Conducted by choir director David Burchell, and featuring vocal and instrumental soloists, the Applaud! Women in Music concert will be held this Saturday, May 29, from 7.30pm at Knox Church.

The concert comes in the midst of a busy period of Beethoven for the choir, which appeared in the Beethoven’s Big Bash show in April, and will step on stage with the Dunedin Symphony Orchestra to perform Beethoven’s full Symphony No.9, Ode to Joy in June.

Burchell selected the Applaud! programme of women’s music, featuring composers from the 17th to the 21st centuries, including Marianna Martines (Austria), Barbara Strozzi (Venice), Florence Price (US), Betty Jackson King (US), Cecile Chaminade (France), Tamsin Jones (UK), Josephine Lang (Germany), Amy Beach (US), Felicia Edgecombe (New Zealand), and Rosephanye Powell (US).

Tessa Romano
Tessa Romano
One work by a male composer is included, Benjamin Britten’s Hymn to St Cecilia, the patron saint of musicians.

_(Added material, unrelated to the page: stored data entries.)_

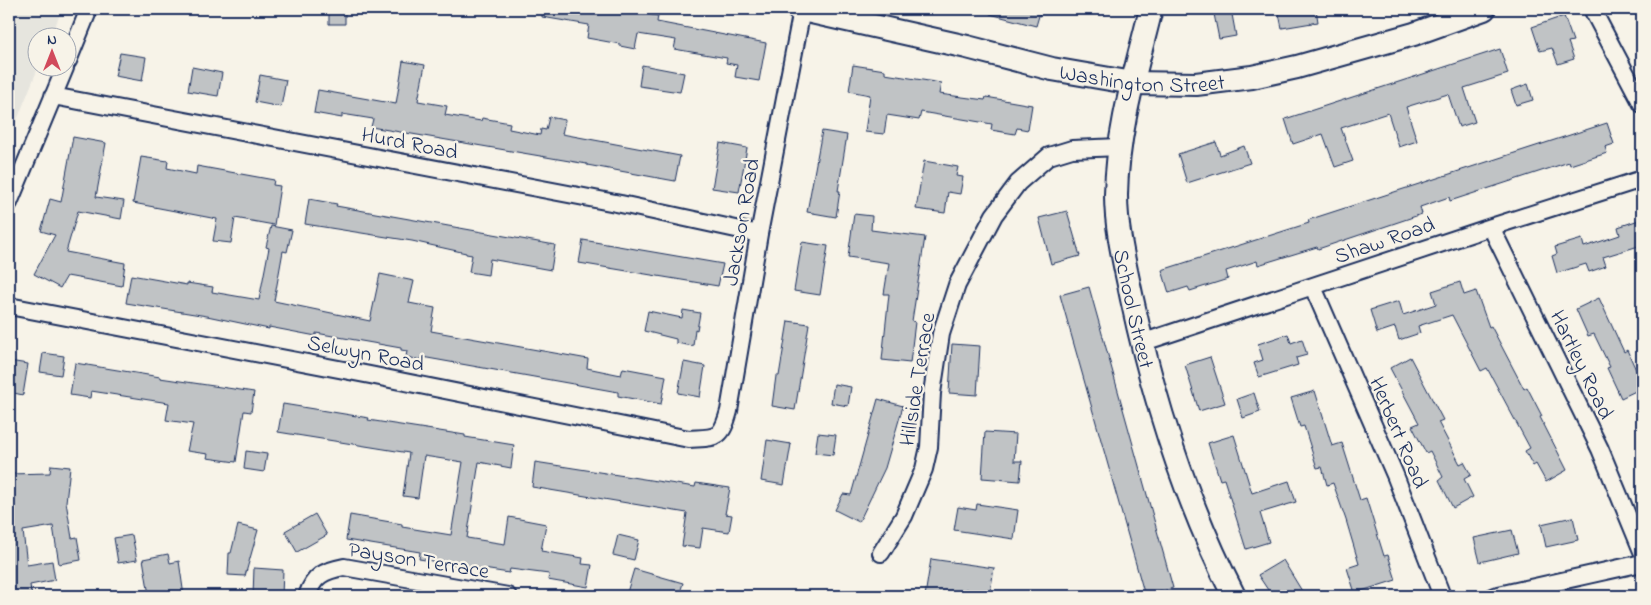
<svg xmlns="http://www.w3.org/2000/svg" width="1651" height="605" font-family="'Indie Flower',sans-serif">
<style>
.built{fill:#e6e5de}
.building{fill:#c0c3c5;stroke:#1b2f5e}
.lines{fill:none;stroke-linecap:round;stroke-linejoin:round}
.street-casing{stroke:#1b2f5e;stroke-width:20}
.secondary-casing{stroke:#1b2f5e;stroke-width:26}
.street{stroke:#f7f3e8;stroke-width:16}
.secondary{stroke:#f7f3e8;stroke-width:22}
.labels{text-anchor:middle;stroke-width:4.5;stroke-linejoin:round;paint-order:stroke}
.street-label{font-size:22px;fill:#1b2f5e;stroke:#f7f3e8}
</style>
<rect width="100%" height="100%" fill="#f7f3e8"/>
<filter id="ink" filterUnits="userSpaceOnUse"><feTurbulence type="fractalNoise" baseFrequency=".02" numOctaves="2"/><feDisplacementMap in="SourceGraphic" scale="10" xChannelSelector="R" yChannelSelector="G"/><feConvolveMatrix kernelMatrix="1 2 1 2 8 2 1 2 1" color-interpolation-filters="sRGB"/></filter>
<g filter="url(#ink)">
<path class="built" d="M9 9H62L51 37 38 38V68L9 140Z"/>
<path class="building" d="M329 9H345V24H329Z
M542 9H618L658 16 657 22 766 43 759 81 735 77 737 65 726 63 727 58 674 49 676 40 638 34 635 49 620 46V44L587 38 589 25 542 17Z
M991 9H1041L1036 26 990 14Z
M1213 9H1231L1236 36 1219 39Z
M1278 9H1316L1318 22 1282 28Z
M1564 16 1573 41 1568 42 1574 59 1558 64 1552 48 1540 51 1532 27Z
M1500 49 1508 74 1464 88 1475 122 1459 127 1448 94 1406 107 1417 141 1399 147 1388 113 1341 128 1353 161 1335 167 1323 134 1293 144 1285 119Z
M120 53 146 57 142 81 115 76Z
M403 61 425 65 418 101 447 106 445 115 481 121 482 118 510 123 509 129 540 135 541 129 546 130 549 117 565 120 562 134 680 156 675 181 587 165V164L371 127 373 119 342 114V118L314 113 318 90 396 104Z
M642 65 684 73 680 92 639 86Z
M853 65 885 70V74L941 83 939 94 985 100 986 97 1032 105 1028 130 1017 128 1015 134 991 130 992 124 921 112 919 120 887 115 884 134 865 132 870 95 849 91Z
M192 67 222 73 218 96 188 91Z
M260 75 286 80 281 107 255 102Z
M1528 84 1533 100 1516 105 1511 90Z
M1607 123 1614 144 1605 147 1607 153 1570 165 1569 162 1450 201 1449 197 1420 207 1422 214 1318 249 1317 247 1258 265 1257 261 1226 271 1228 279 1190 291 1188 287 1169 293 1162 270 1309 223 1308 220Z
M822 131 847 135 838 191H840L836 217 807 212Z
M73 137 106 143 96 197 124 201 121 219 78 211 66 252 125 263 122 286 67 276 60 288 34 274 55 235 41 231 50 199 61 202Z
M1216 142 1220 155 1244 146 1250 163 1187 183 1178 154Z
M720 143 747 148 739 192 712 188Z
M141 157 168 161 167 168 196 174 197 166 274 180 273 185 280 186 274 225 235 218 231 243 213 241 217 219 133 203Z
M924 161 958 167 956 176 963 177 960 194 948 192 945 213 916 209Z
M309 199 337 204 336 206 555 245 551 270 490 259 488 275 469 272 472 255 466 254V253L412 241 305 224Z
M1067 211 1080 256 1051 264 1039 218Z
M854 214 872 216 871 230 925 237 912 321 915 322 910 363 882 360 889 294H884L889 263 848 257Z
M1642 219V245L1603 257 1606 266 1589 272 1586 264 1557 273 1552 256 1557 254 1555 247 1582 239 1584 247 1620 235 1618 227Z
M271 226 292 230 287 252 283 251 274 301 370 321 380 274 414 281 409 303 435 308 431 331 588 359 587 368 621 375 623 368 666 376 661 404 618 396V392L422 357V360L406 357 407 351 401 350V348L316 333V336L269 327V329L207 316 126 303 131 275 187 285V283L213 287 212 292 259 300 269 248 266 247Z
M583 240 723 264 718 286 579 263Z
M802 242 828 246 820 295 794 291Z
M1460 282 1464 295 1476 291 1489 327 1491 326 1524 389 1527 387 1542 416 1540 417 1567 470 1546 482 1536 464 1533 466 1525 451 1530 448 1487 368 1481 371 1452 315 1418 326 1420 333 1399 340 1395 327 1377 333 1370 310 1399 301 1403 315 1436 304 1432 291Z
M1089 287 1173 588 1145 596 1060 295Z
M1599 298 1624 352 1627 350 1642 383V388L1621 398 1607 368 1610 367 1594 334 1588 336 1576 309Z
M683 310 700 313 697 330 695 329 693 346 676 343V339L644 331 648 311 682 318Z
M788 321 809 324 795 410 772 406 776 376H779Z
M1288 334 1291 343 1302 339 1307 355 1296 358 1298 365 1259 377 1254 363 1263 360 1258 344Z
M952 344 980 346 977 395 949 393Z
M43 353 64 356 61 375 40 372Z
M1210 357 1225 403 1199 411 1185 365Z
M1410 357 1443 420 1438 422 1460 464 1464 462 1471 475 1464 479 1473 497 1453 508 1439 480 1443 477 1430 451 1426 453 1412 426 1419 423 1390 368Z
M9 361 28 364 23 395 9 392Z
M684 362 705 366 700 397 678 393Z
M75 363 160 377V378L254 392 251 412 244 411 236 462 207 458 208 454 187 451 193 424 166 420 169 403 91 391 90 398 70 395Z
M834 384 851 387 848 406 831 403Z
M1315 391 1332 446 1342 443 1360 500 1366 498 1384 556 1388 555 1396 580 1355 593 1347 568 1359 564 1346 520 1333 483 1327 485 1322 467 1317 468 1304 426 1300 427 1291 398Z
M1254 393 1260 412 1243 418 1237 399Z
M878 399 903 406 885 468 859 522 835 510 843 494 851 495Z
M283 404 369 418 368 420 465 435V437L514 445 511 468 479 462 467 538 505 544 509 517 546 524 541 551 583 558 582 564 592 565 588 587 548 580 549 574 510 569 509 573 419 559 420 552 346 540 350 515 402 524V527L451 535 463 462 424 456 418 498 403 496 409 453 278 432Z
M985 432 1016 434 1014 461H1022L1020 481 982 478Z
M818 433 836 435 833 455 815 453Z
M1234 435 1252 493 1289 481 1296 502 1260 513 1269 542 1246 549 1224 479 1220 480 1208 443Z
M767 440 791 444 784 485 761 481Z
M246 451 267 454 264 472 244 469Z
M535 462 695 487 696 483 730 488 725 514 732 515 729 532 703 528 700 548 682 546 687 513 532 487Z
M51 465 70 467 66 502 72 538 77 537 81 560 59 564 53 526 23 531 27 565 52 561 55 580 30 585 32 596H9V474L50 473Z
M977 504 1018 510 1014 539 954 530 958 507 976 510Z
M315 514 327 535 297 552 285 531Z
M1573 517 1578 540 1546 547 1541 524Z
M238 525 258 530 245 576 228 575 229 553H231Z
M1512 530 1518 553 1480 562 1474 538Z
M132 535 137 560 118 563 114 538Z
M618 535 639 540 634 560 613 555Z
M168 554 170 563 179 561 184 596 149 595 143 559Z
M931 559 994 568 990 593 965 589 964 596H925Z
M1283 560 1305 596H1272L1258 575Z
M254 568 283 570 282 596H253Z
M634 569 683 583 679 596H626Z"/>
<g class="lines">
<defs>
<path id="street" d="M1592 9 1642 104
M68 61 89 9
M53 96 621 204 759 234
M9 203 65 68
M1491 227 1600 449 1642 551
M1313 287 1395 475 1442 596
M9 306 370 375 689 439C717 437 721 440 729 411L759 234 802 10
M1141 343 1491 227 1642 179
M881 553 904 516 924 469 929 447 932 393 941 334 957 285 994 215 1018 183 1049 156 1072 149 1120 147
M307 596C314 575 324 571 344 567L508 596
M1494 596 1642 563"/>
<g id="secondary">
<path id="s1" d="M798 9 967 47 1052 69 1133 83 1196 84 1252 77 1297 67 1414 34 1484 9"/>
<path id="s2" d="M1151 9C1136 70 1117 131 1116 195 1116 230 1125 265 1132 299 1154 402 1186 502 1234 596"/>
</g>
</defs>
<use href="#street" class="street-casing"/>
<use href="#secondary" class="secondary-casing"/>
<use href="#street" class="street"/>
<use href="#secondary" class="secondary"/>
</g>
</g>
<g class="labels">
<g class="street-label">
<text dy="8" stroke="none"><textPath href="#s1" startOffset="352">Washington Street</textPath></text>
<text transform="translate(410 142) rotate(11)" y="8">Hurd Road</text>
<text transform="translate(740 222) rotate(-80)" y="8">Jackson Road</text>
<text transform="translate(1384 239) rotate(-19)" y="8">Shaw Road</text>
<text dy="8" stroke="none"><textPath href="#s2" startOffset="305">School Street</textPath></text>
<text transform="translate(366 352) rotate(11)" y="8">Selwyn Road</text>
<text transform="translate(1583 364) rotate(64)" y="8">Hartley Road</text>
<text transform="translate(916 379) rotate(-81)" y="8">Hillside Terrace</text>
<text transform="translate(1400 432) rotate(67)" y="8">Herbert Road</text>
<text transform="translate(419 559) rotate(9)" y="8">Payson Terrace</text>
</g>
</g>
<rect width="1651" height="605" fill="none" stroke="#f7f3e8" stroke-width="30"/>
<rect x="15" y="15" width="1621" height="575" fill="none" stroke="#1b2f5e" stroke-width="2" filter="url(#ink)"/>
<g transform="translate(52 52)"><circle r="24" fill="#f7f3e8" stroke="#9fa5b1"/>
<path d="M0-4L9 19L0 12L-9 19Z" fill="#d1495b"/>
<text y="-8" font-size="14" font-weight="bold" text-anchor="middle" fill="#1b2f5e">N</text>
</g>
</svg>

"Women’s music has risen to prominence in music scholarship in recent years, and about time too," Burchell said.

"It is surprising how many women composers are emerging, who had been almost totally unknown, in this women’s music renaissance."

The choir will be joined by Dunedin singers Olivia Pike (soprano), Tessa Romano (mezzo-soprano) and Benjamin Madden (tenor), as soloists in many of the works.

Pianist Sandra Crawshaw will accompany the performance, along with musicians on flute, oboe, clarinet, and organ.

Burchell is pleased to be able to include sections of Shaky Places, by Felicia Edgecombe — the full work includes 14 settings of New Zealand poems. The choir will sing seven.

"This is a quintessential New Zealand work, with a lovely setting of poems on icons such as the tuatara, and also serious topics like the Christchurch earthquakes and Erebus," Burchell said.

The year will continue to be busy for City Choir Dunedin, which will work towards performances of Rossini’s Petite Messe Solennelle on October 9, and Handel’s Messiah on December 7.

The choir would be pleased to welcome new singers for these concerts, Burchell said.